The role of sulfate ions in tricalcium aluminate hydration: New insights

As a major mineral of Portland cement, the hydration of tricalcium aluminate (C(3)A) has a significant impact on various properties of cement-based materials. However, there is little consensus on its mechanism, especially the interaction between C(3)A and gypsum which usually co-exist in cement systems. Recent researches have shown that sulfate ions play an important role in the kinetics of C(3)A hydration, which may provide more promising alternatives on controlling cement hydration besides the present solution on adjusting gypsum contents.
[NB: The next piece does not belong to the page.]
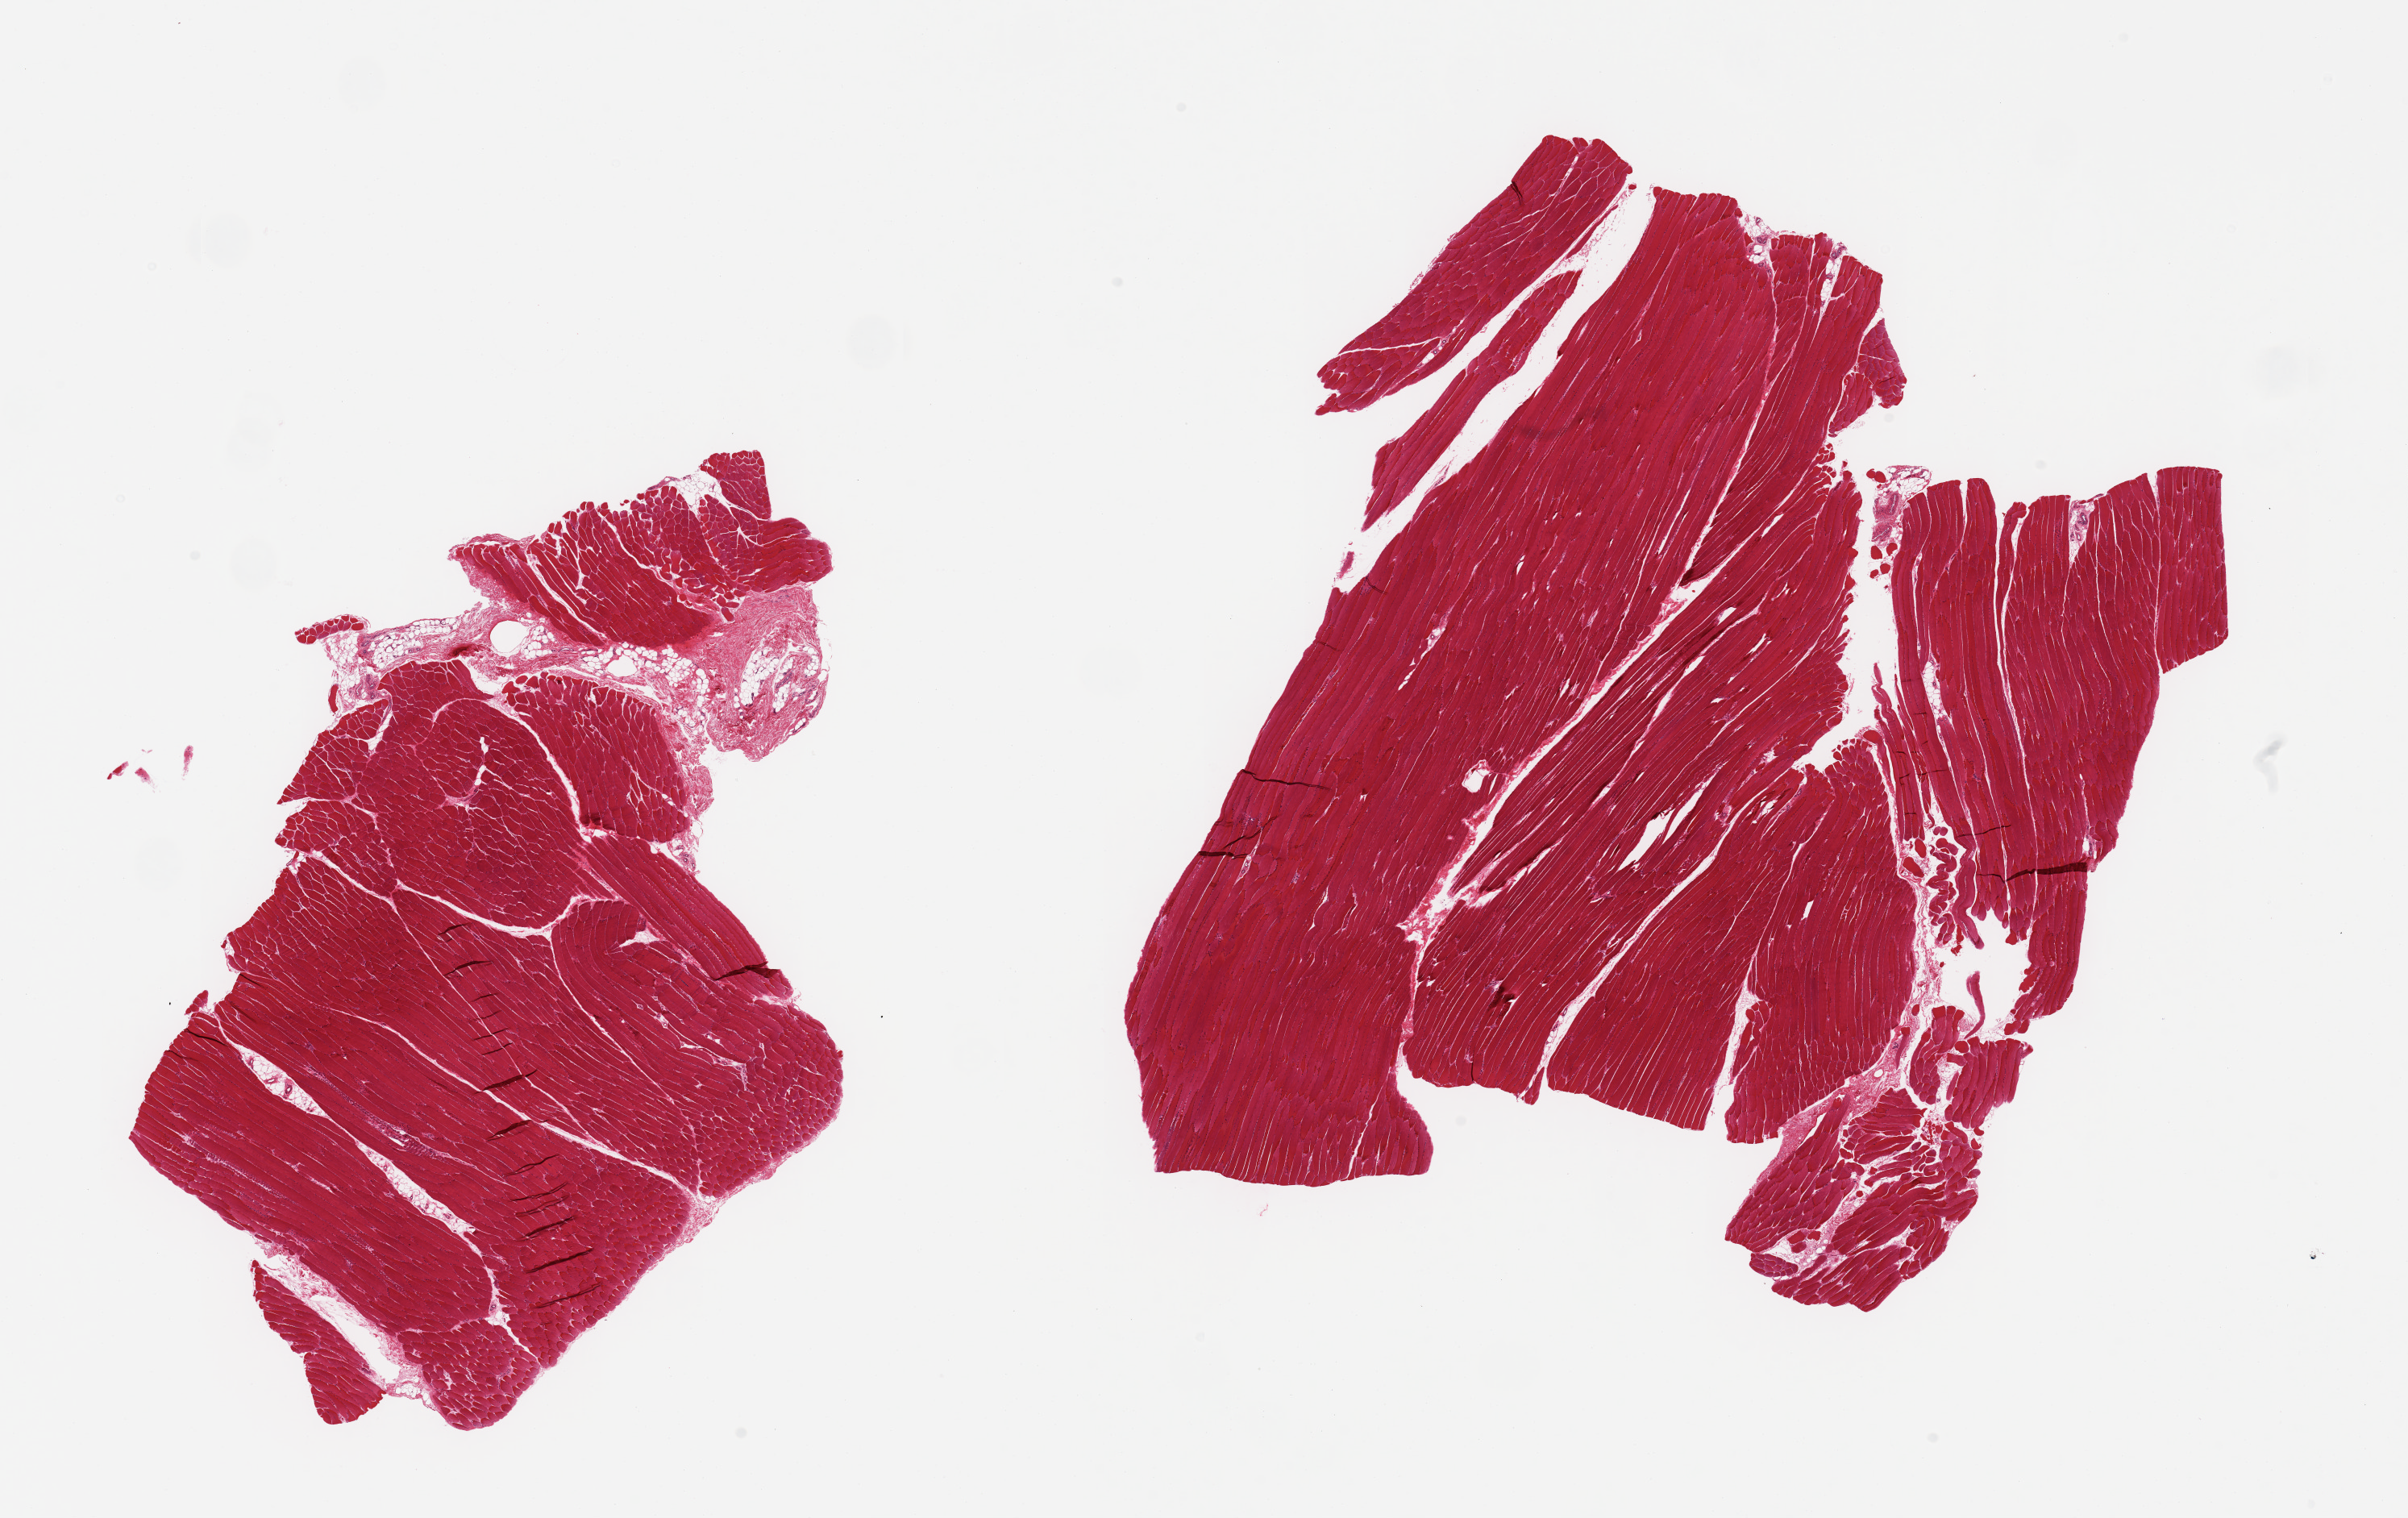
Whole-slide image, H&E stain, brightfield — whole scanned area (about 23.6 x 14.9 mm) shown as a low-resolution overview. PAXgene-fixed paraffin-embedded (PFPE) section. Section of skeletal muscle (target tissue). Donor tissue sample. Donor: male.
Reviewer comment on this tissue sample: 2 pieces.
In this study, effects of different kinds of solid sulfates (gypsum, Na2SO4, MgSO4) on the heat released during the early age of C(3)A hydration as well as hydration products were investigated first by isothermal calorimetry, SEM, XRD and thermal analysis. Retardation was observed in all the three systems (C(3)A-gypsum, C(3)A-Na2SO4 and C(3)A-MgSO4). But the duration of induction period varied with cations. Then barium nitrate (Ba(NO3)(2)) aiming to remove the sulfate ions was innovatively employed to highlight the role of sulfate ions. Interestingly, the renewed hydration of C(3)A occurred immediately after Ba(NO3)(2) solution was added into the three systems with different amount of AFt remained. According to the characterization of hydration products, little mono-sulphoaluminate (s-AFm) was detected in the induction period of C(3)A-gypsum hydration and a large amount of h-AFm was found to cover the surface of C(3)A particles after adding Ba(NO3)(2) solution. It is concluded that the coexistence of calcium and sulfate ions absorbed at C(3)A surface is more likely to dominate the retardation of C(3)A hydration in the presence of gypsum, rather than the alleged physical barrier mechanism caused by the precipitation of hydration products.